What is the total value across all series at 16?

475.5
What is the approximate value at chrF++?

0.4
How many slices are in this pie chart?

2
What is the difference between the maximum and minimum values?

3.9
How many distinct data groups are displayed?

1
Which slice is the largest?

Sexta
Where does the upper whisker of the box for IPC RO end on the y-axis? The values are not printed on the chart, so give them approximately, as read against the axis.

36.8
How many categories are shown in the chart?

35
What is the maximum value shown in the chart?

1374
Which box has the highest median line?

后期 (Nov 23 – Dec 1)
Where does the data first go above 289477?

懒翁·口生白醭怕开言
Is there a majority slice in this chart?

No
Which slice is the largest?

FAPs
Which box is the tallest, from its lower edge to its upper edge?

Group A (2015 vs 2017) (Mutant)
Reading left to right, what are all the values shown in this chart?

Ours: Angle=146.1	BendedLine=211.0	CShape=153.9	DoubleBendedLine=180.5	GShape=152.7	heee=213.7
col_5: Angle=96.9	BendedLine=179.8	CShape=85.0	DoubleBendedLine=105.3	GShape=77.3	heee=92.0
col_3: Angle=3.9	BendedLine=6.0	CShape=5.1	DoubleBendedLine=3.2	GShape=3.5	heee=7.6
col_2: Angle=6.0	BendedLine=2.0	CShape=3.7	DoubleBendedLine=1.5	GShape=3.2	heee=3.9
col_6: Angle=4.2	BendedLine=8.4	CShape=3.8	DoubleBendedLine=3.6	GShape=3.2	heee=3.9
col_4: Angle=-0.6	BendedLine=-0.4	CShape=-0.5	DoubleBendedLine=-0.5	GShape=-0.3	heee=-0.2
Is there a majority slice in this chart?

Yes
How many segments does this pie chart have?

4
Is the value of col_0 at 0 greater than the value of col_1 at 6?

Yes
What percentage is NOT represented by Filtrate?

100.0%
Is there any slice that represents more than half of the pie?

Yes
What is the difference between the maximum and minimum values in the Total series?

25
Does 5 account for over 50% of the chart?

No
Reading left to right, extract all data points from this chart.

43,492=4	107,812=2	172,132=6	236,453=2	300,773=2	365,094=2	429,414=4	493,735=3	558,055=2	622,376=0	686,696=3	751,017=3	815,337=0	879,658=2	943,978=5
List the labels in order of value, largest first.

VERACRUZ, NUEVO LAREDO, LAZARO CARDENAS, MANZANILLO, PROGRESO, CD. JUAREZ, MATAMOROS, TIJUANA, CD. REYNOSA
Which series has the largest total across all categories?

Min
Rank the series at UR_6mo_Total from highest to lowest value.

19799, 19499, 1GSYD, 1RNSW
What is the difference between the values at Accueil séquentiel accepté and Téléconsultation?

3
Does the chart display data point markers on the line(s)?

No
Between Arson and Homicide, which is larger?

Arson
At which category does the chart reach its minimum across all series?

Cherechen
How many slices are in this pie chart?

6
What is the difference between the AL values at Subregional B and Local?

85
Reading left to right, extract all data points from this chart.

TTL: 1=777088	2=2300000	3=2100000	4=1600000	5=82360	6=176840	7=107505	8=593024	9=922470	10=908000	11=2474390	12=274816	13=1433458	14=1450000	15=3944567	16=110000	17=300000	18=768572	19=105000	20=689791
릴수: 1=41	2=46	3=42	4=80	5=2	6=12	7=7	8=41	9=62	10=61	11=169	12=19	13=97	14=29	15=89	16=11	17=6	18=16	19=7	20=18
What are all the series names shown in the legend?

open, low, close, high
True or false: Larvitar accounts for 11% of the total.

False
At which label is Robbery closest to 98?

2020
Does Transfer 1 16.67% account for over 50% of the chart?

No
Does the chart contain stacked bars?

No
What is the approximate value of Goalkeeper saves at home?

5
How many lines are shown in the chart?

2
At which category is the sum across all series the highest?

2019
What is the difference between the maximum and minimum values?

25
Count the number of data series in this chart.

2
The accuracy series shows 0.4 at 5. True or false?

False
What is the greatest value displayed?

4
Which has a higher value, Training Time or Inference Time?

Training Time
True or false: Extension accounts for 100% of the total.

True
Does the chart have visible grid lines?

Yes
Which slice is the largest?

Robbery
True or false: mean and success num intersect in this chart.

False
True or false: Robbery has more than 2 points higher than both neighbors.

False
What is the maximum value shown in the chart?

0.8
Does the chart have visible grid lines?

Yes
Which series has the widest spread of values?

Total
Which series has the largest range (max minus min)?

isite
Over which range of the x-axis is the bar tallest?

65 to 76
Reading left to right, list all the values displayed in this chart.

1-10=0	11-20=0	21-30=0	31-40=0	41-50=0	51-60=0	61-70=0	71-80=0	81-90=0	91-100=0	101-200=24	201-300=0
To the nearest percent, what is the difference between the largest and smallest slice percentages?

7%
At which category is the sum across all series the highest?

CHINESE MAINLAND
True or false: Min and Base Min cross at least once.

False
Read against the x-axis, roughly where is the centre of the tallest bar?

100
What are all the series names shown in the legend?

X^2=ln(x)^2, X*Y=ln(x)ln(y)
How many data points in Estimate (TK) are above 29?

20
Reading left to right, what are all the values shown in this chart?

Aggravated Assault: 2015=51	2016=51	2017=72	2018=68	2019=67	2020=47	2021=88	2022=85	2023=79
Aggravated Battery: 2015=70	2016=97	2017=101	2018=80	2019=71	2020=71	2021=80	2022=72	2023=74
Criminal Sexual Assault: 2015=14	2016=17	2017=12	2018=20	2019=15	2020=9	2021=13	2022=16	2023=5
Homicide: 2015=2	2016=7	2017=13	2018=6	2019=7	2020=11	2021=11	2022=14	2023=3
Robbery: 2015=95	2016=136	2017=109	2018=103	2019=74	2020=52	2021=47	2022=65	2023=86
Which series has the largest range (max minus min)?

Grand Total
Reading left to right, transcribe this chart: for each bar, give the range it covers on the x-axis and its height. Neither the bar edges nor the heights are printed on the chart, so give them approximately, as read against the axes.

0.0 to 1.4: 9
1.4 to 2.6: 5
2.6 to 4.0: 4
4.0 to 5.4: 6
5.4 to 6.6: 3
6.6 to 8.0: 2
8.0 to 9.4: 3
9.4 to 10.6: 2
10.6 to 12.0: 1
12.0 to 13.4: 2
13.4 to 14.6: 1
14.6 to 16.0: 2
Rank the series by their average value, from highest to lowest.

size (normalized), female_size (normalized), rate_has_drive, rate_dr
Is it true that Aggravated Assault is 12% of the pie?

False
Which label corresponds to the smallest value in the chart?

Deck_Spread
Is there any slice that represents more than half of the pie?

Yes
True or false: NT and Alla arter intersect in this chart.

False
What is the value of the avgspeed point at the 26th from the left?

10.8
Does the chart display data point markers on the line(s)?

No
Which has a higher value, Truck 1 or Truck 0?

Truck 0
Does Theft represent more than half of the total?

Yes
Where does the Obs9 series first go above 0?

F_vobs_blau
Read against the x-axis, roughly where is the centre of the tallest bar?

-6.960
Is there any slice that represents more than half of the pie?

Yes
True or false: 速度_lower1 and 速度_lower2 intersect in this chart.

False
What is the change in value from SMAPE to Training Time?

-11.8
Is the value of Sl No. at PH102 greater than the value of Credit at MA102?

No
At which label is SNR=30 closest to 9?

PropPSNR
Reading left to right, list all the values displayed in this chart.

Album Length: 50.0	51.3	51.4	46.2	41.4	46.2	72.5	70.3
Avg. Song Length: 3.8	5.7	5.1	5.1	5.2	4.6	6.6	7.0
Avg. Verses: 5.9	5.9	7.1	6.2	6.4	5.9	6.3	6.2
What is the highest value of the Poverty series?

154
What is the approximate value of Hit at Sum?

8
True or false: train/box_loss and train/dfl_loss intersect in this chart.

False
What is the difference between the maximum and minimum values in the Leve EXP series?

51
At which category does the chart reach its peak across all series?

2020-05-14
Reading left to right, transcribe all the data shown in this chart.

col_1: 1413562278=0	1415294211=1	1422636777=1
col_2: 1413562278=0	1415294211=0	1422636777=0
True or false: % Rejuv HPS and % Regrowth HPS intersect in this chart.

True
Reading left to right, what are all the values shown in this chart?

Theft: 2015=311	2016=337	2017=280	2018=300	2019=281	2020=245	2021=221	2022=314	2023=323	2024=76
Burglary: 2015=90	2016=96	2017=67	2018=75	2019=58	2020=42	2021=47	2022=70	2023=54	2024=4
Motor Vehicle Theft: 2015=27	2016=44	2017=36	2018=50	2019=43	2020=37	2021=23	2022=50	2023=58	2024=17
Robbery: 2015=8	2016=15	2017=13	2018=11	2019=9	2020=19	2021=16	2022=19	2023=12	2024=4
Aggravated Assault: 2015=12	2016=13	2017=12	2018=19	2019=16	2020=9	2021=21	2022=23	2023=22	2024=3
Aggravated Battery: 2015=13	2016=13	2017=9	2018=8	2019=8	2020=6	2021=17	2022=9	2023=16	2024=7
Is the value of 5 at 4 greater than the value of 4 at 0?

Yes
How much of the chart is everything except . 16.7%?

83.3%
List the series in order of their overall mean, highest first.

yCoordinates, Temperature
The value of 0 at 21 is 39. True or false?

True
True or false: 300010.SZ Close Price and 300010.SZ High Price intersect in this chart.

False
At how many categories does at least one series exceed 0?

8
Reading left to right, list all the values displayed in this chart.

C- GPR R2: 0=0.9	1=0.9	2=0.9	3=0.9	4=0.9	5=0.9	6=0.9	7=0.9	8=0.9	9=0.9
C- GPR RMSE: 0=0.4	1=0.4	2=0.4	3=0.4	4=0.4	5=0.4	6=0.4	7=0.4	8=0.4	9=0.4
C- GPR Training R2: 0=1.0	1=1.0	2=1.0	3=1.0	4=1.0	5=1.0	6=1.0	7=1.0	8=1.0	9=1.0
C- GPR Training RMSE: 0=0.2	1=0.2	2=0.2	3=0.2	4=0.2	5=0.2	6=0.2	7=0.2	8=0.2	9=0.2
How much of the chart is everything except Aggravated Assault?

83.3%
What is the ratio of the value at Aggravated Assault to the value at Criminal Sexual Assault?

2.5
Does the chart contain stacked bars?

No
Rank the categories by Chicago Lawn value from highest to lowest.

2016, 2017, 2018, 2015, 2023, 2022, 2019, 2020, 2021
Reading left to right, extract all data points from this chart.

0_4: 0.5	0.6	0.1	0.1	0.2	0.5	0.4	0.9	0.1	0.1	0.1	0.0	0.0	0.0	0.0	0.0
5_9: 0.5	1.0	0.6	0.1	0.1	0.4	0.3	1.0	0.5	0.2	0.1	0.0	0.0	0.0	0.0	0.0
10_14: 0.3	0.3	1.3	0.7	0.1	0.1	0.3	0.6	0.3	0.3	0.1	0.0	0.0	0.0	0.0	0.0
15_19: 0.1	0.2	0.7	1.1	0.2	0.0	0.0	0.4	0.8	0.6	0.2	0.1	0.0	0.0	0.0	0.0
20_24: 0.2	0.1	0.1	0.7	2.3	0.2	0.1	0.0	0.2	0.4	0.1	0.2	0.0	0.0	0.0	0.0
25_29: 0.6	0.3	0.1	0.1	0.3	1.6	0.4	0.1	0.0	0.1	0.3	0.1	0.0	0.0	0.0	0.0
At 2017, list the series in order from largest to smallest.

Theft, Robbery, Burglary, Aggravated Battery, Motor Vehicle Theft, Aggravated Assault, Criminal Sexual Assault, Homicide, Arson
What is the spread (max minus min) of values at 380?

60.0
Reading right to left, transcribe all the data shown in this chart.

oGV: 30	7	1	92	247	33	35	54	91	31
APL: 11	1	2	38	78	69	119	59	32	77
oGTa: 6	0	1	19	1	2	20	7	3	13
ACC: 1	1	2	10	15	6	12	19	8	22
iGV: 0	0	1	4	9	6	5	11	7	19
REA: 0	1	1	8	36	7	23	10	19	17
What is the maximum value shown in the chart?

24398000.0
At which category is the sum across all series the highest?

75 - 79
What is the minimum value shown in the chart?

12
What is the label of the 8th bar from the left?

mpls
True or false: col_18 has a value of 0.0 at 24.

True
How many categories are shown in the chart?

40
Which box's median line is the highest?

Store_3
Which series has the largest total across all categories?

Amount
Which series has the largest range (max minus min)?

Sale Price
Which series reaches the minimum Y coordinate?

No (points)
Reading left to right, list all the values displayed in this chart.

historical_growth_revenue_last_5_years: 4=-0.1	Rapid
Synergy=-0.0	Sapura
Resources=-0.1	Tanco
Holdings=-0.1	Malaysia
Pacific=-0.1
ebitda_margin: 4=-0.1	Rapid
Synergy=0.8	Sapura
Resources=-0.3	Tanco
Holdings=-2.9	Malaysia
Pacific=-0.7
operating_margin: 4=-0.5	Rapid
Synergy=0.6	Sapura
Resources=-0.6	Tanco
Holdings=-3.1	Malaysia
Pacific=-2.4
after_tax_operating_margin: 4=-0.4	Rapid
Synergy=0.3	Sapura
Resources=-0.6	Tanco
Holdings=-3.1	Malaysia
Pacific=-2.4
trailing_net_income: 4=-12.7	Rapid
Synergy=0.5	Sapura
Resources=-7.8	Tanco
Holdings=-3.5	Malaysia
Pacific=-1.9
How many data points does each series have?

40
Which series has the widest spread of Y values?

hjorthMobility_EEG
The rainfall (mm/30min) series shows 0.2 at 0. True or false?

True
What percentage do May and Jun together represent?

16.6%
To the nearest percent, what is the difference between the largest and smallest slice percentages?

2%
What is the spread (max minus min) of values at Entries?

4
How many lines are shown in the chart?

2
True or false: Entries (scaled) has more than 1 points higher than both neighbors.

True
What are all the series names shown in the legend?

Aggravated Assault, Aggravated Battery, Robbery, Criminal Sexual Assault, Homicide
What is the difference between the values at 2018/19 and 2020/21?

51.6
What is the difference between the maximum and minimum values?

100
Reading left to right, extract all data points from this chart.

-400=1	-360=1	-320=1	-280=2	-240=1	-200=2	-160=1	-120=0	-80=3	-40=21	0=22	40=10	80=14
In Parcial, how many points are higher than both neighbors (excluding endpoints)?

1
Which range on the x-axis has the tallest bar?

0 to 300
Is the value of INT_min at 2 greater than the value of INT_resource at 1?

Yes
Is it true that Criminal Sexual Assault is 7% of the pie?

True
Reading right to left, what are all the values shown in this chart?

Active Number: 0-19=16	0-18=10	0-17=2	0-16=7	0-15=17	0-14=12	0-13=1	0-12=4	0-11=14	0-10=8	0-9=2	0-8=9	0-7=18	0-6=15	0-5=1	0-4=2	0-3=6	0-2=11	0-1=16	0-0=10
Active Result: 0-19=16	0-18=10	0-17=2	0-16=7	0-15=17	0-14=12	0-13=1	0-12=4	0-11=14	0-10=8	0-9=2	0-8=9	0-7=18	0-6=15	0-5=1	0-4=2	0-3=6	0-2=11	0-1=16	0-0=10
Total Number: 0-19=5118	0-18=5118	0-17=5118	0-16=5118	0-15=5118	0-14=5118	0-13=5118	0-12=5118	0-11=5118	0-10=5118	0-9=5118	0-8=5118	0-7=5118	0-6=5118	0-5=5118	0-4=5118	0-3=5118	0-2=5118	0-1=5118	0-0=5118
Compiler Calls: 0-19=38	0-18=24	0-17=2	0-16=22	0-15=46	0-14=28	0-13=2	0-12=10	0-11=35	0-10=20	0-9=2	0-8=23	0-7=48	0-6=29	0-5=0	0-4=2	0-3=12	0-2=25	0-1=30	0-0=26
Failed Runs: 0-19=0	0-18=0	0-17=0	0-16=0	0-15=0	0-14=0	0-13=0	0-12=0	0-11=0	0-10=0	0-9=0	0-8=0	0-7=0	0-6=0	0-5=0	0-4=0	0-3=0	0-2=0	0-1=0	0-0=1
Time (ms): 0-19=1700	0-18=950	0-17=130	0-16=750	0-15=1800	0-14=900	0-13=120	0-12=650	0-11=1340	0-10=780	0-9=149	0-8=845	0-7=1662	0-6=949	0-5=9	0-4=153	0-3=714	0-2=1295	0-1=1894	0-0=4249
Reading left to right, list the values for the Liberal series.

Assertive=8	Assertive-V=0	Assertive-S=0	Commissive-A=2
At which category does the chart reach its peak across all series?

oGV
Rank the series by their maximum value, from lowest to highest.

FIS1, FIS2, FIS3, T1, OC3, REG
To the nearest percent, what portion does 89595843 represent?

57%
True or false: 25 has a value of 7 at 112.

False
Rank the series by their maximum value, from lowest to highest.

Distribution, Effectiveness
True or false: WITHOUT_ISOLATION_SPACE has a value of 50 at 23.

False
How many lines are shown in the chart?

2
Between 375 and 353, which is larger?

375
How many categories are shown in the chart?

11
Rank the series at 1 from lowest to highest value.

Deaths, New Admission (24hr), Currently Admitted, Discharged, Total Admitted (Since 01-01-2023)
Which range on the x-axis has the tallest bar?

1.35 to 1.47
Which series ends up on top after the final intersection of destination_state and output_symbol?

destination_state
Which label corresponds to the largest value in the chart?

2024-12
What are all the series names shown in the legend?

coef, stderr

> _How to complete this task_: State only how many lines of the listing above contain the string "Price".

> _Written reply_: 2